The steelmaster is a sizemaster with the steel kit. You could also get a steel kit for the sizemaster so you have both or just get the steelmaster and buy lead charge bars. I have both a sizemaster and a steelmaster. I reload all my 2 3/4" and 3" lead on the sizemaster, and all my 3 1/2" steel on the steelmaster. You can get a short kit that just snaps in for the 3 1/2" steelmaster to load both 2 3/4" and 3" shells without changing the loader over.

The steel kit has a larger throat on the shot bottle, a larger diameter drop tube, and comes with a steel shot charge bar.

Their are both steel and lead shot charge bars, each set to throw a particular weight. The steel shot bars also show a range of shot sizes for each bar like 1 1/2 oz for #bb through #2. The lead bars are suppose to be good for all sizes of shot, up to 2 shot, but the weights do vary and I do check them since they are based on volume i.e. a larger weight of #9's fit in the same charge bar as #2 due to size difference.

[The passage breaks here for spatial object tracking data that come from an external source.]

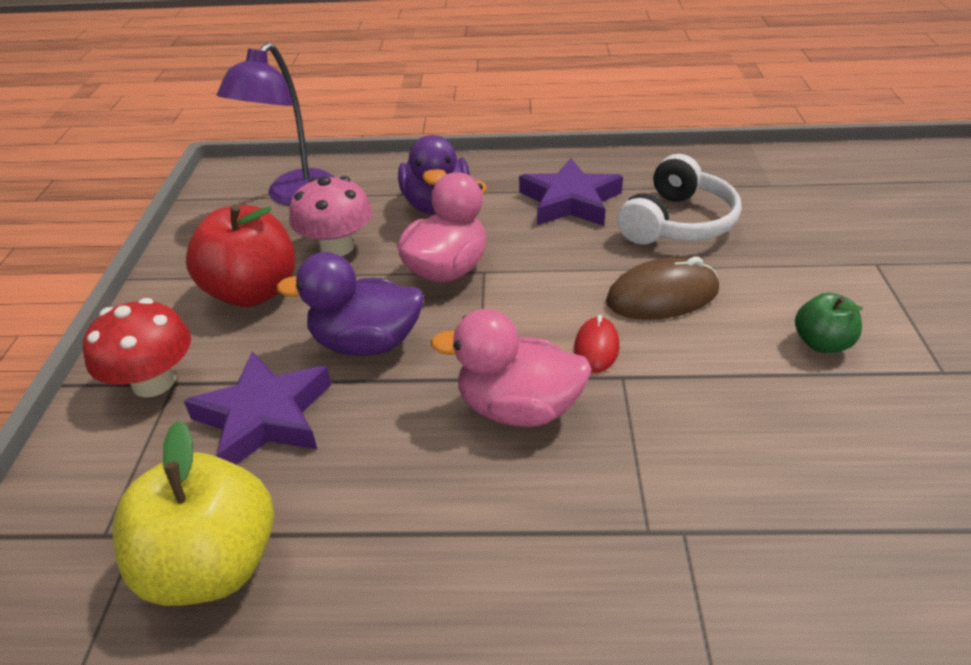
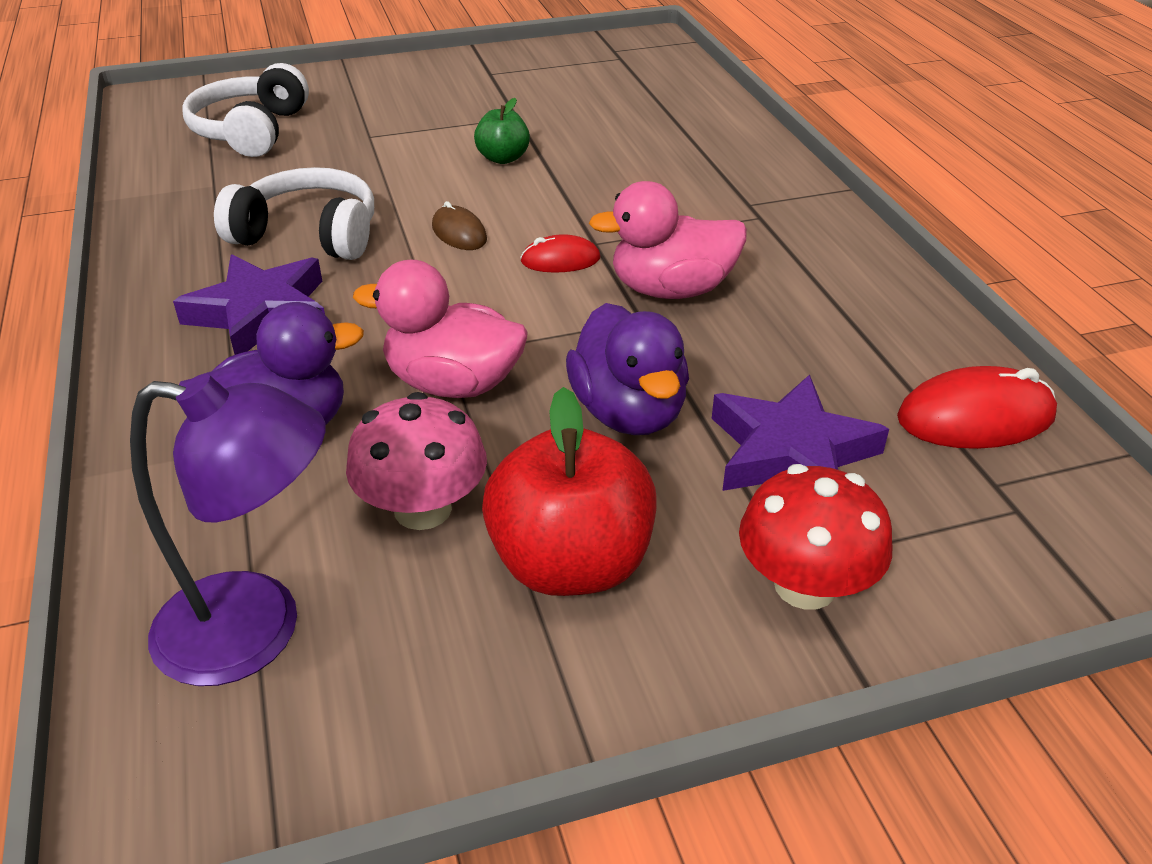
camera: 110 degrees left, 0 degrees up
yellow apple [113,421,274,606] -> red mouse [897,366,1057,449]
pink duck [430,309,592,427] -> pink duck turned 90 degrees clockwise [589,181,747,299]
brown mouse [606,257,719,320] -> brown mouse [432,201,487,250], size x0.60
none -> white headphones [183,63,309,157]

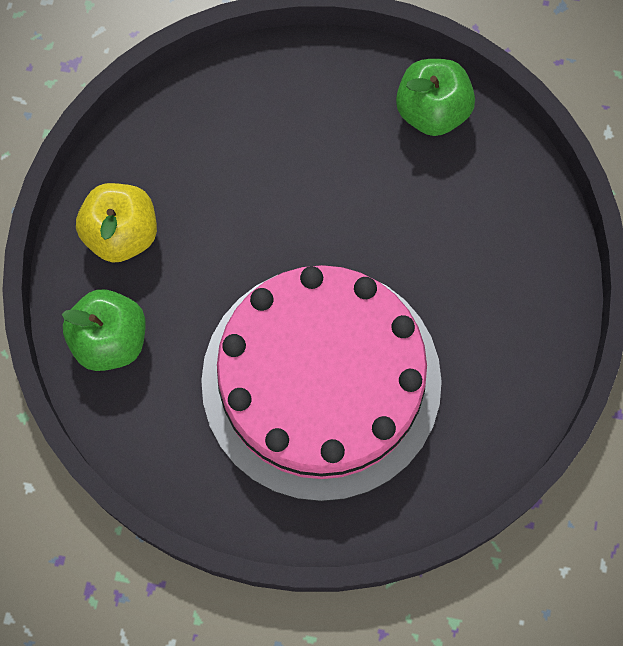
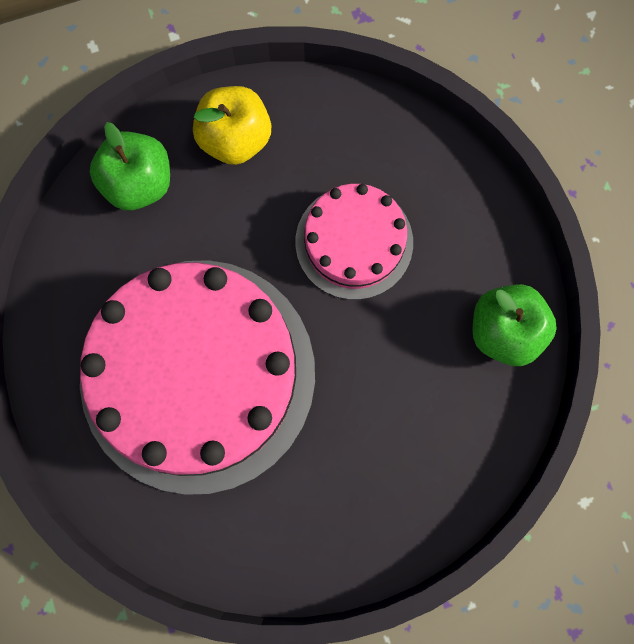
camera: 60 degrees right, 5 degrees up
none -> pink cake [295,184,413,300]

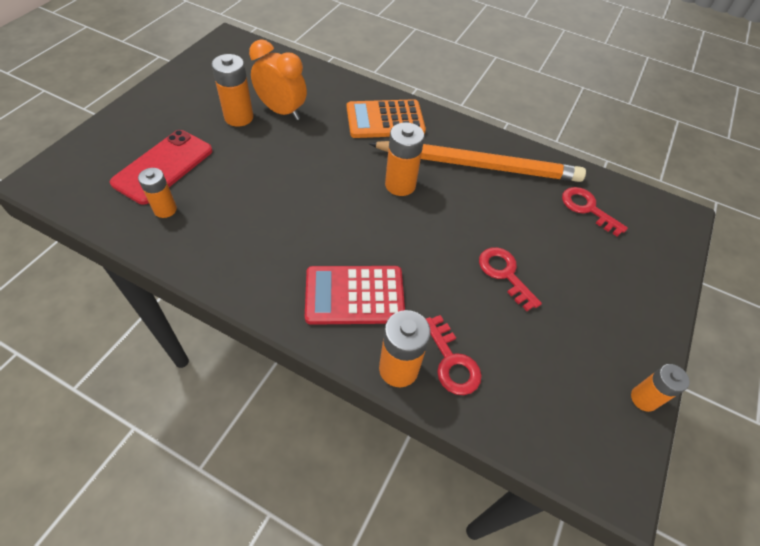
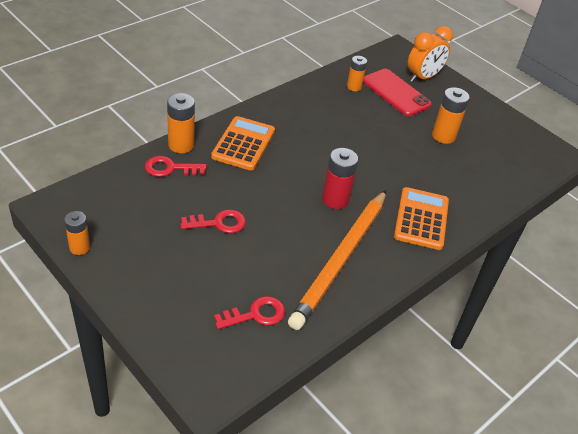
camera: 110 degrees right, 10 degrees down
orange clock [249,39,307,120] -> orange clock moved to [408,26,453,82]
red calculator [305,266,405,325] -> orange calculator [211,116,275,171]
orange battery [385,122,424,196] -> red battery [322,148,358,209]

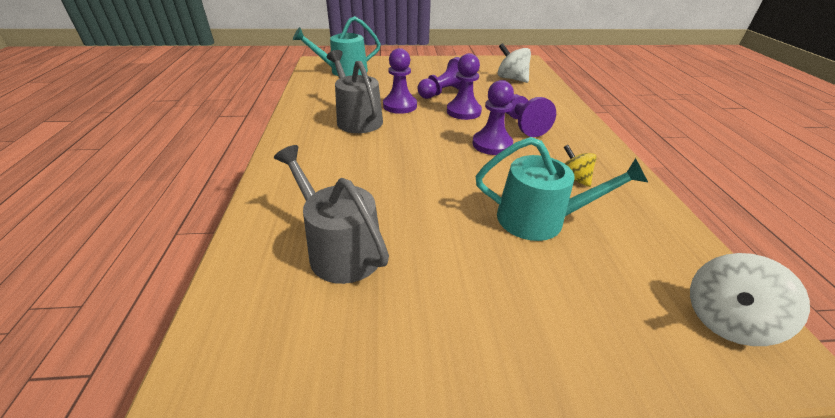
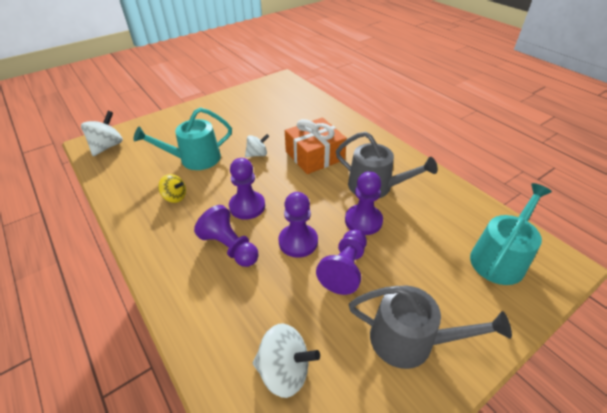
camera: 150 degrees right, 5 degrees up
grey watering can [274,145,389,284] -> grey watering can moved to [349,286,512,369]
none -> white spinning top [245,134,269,157]
none -> orange gift [285,118,347,174]

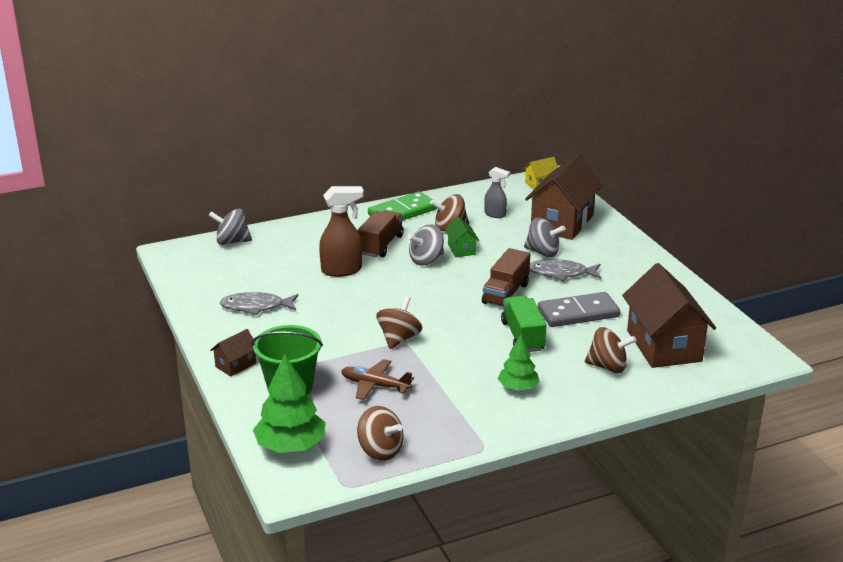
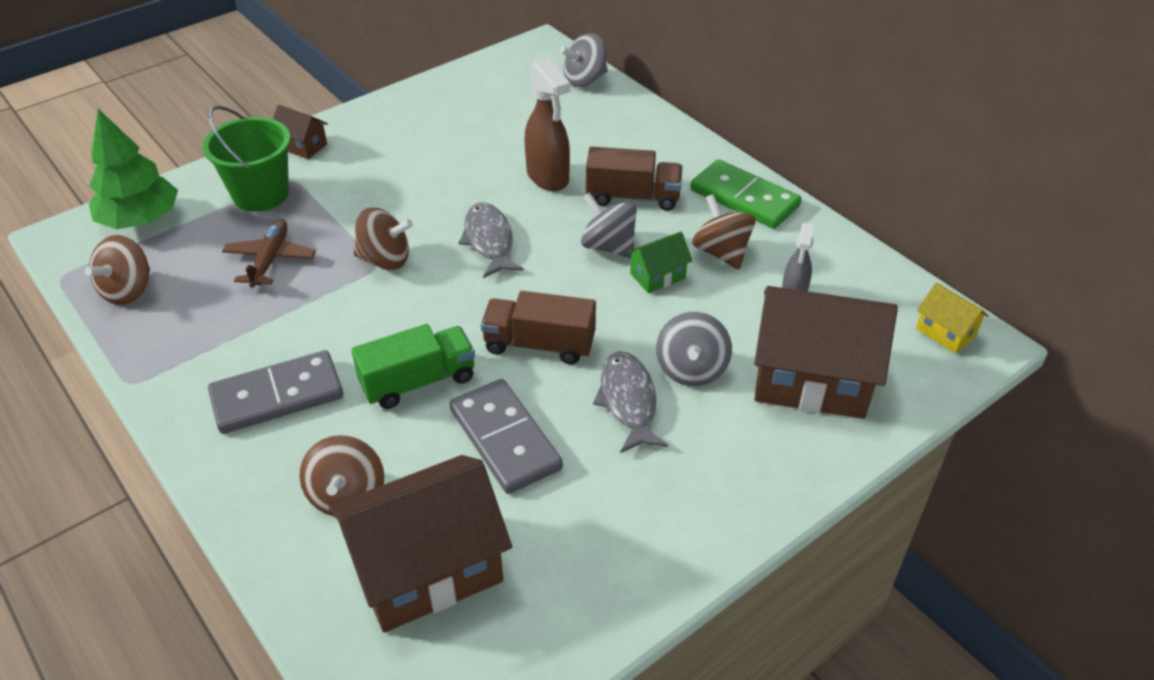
camera: 75 degrees right, 15 degrees up
grey spinning top [208,208,252,245] -> grey spinning top turned 105 degrees counterclockwise [560,33,608,87]
grey fish [220,292,298,315] -> grey fish moved to [459,203,524,278]
green tree [498,335,540,391] -> grey domino [208,350,343,434]

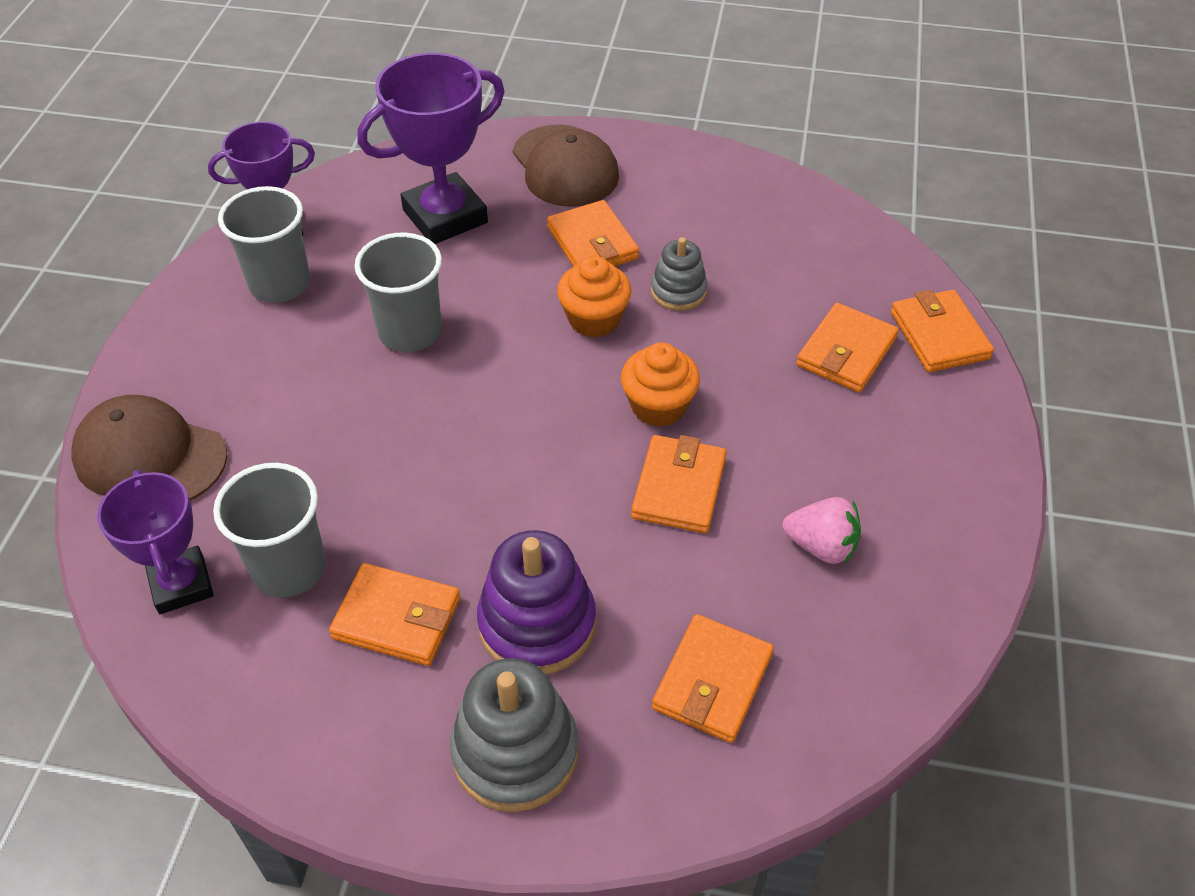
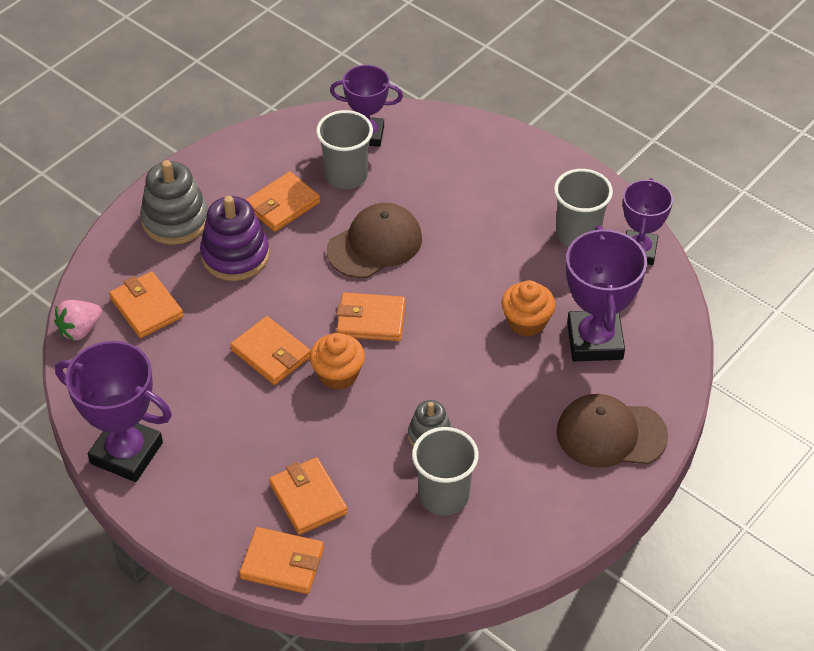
camera: 120 degrees right, 0 degrees up
brown cap [71,395,227,501] -> brown cap moved to [327,203,422,278]
grey cup [354,232,442,352] -> grey cup moved to [412,427,479,516]
orange wallet [547,200,639,267] -> orange wallet moved to [337,292,406,341]
orange cupcake [557,256,632,338] -> orange cupcake moved to [501,280,555,337]
pink strawberry [782,497,861,564] -> pink strawberry moved to [54,300,102,341]
none -> purple trophy [55,341,172,482]

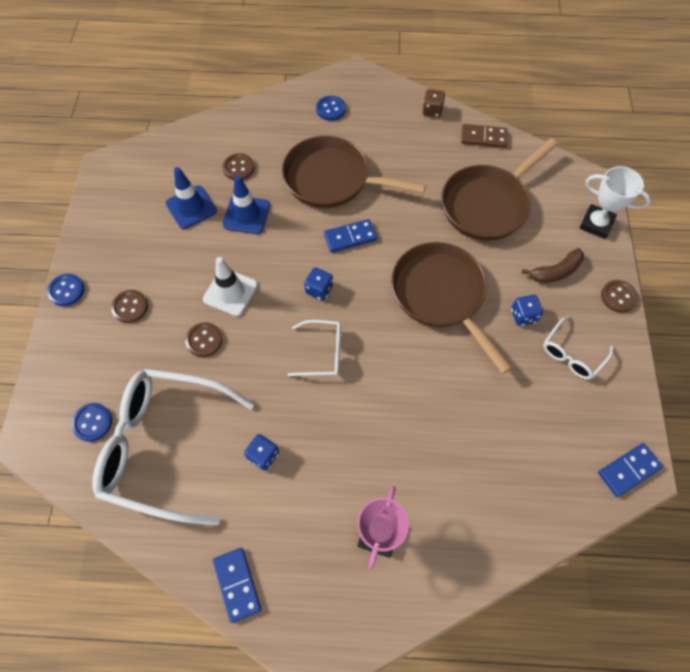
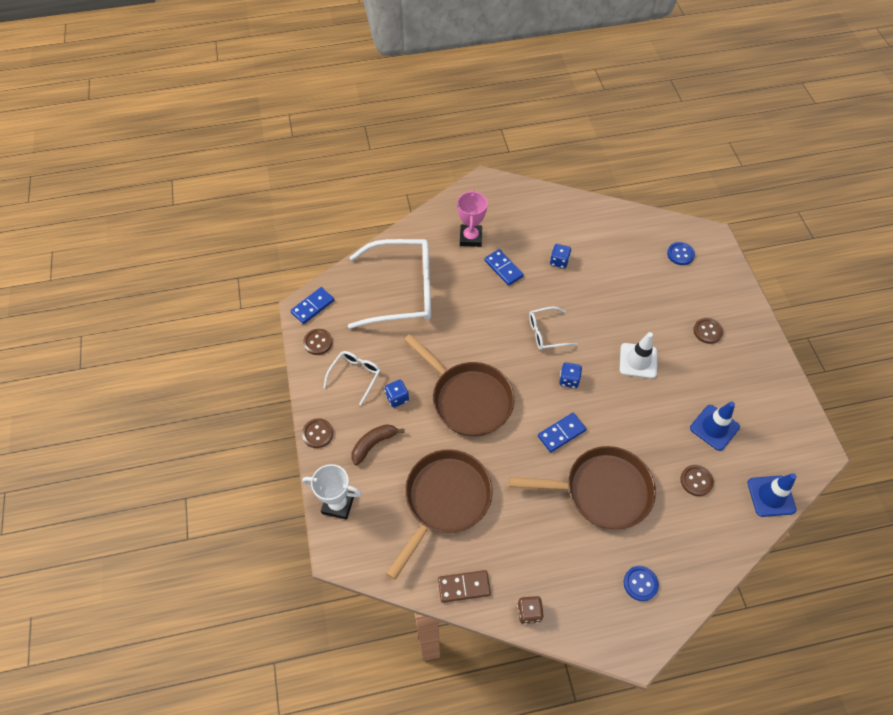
camera: 165 degrees right, 5 degrees down
blue button [47,274,84,306] -> none
white glasses [92,368,254,525] -> white glasses moved to [348,239,431,329]
brown button [185,322,223,357] -> brown button moved to [303,329,333,355]
blue domino [213,548,261,623] -> blue domino moved to [484,249,524,286]
blue traffic cone [223,175,270,234] -> blue traffic cone moved to [747,473,797,517]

Each charge bar accepts mec bushings for powder which usually throw close to the weight in powder they are suppose to, but you have to check them as they may be a bit off the chart and you may have to go up or down a bushing to get the correct weight. You can also get a universal charge bar that is adjustable for powder and shot, eliminating the need for numerous charge bars and bushings.

I load thousands of rounds a year on them.


----------



## hdrocker00 (Nov 29, 2009)

Thanks for the tips....I am looking at a Mec 600 Jr mark 5 for $80 on craiglist!


----------



## alleyyooper (Jul 6, 2007)

*I have a old Mec 600 JR I bought way back in 1970.* It is so old youhad to buy the whole bar if you wanted to change the powder load. I never did buy a different bar as I was loading 16 ga and the #2 bar loaded the red dot and 1 1/4 (I think) of shot. It has been a long time since I used it. I have a pair of 9000 now one for 20ga and one for 12ga.

 Al


----------



## Bernie P. (Sep 25, 2008)

I've used the MEC Sizemaster for over 25yrs.It's a great choice!


----------



## SaberX01 (Sep 25, 2009)

IMHO - Best bang for the buck, $200-$300 dollar range, MEC Sizemaster, MEC Jr. all the way.

If your shooting thousands of rounds per month like I used to do in sporting clays, you'll want to consider a sizable step up like a Dillon SL-900 or Ponsness Warren P-2000, but be warned, it will also set you back 2x - 3x more than the options folks have mentioned above. The P-2000 is what I would consider the Best you could buy, Dillon second, with MEC a Real Good Compromise on Price v.s. Performance.

Have Fun, Be Safe and Enjoy Whatever Setup You Choose


----------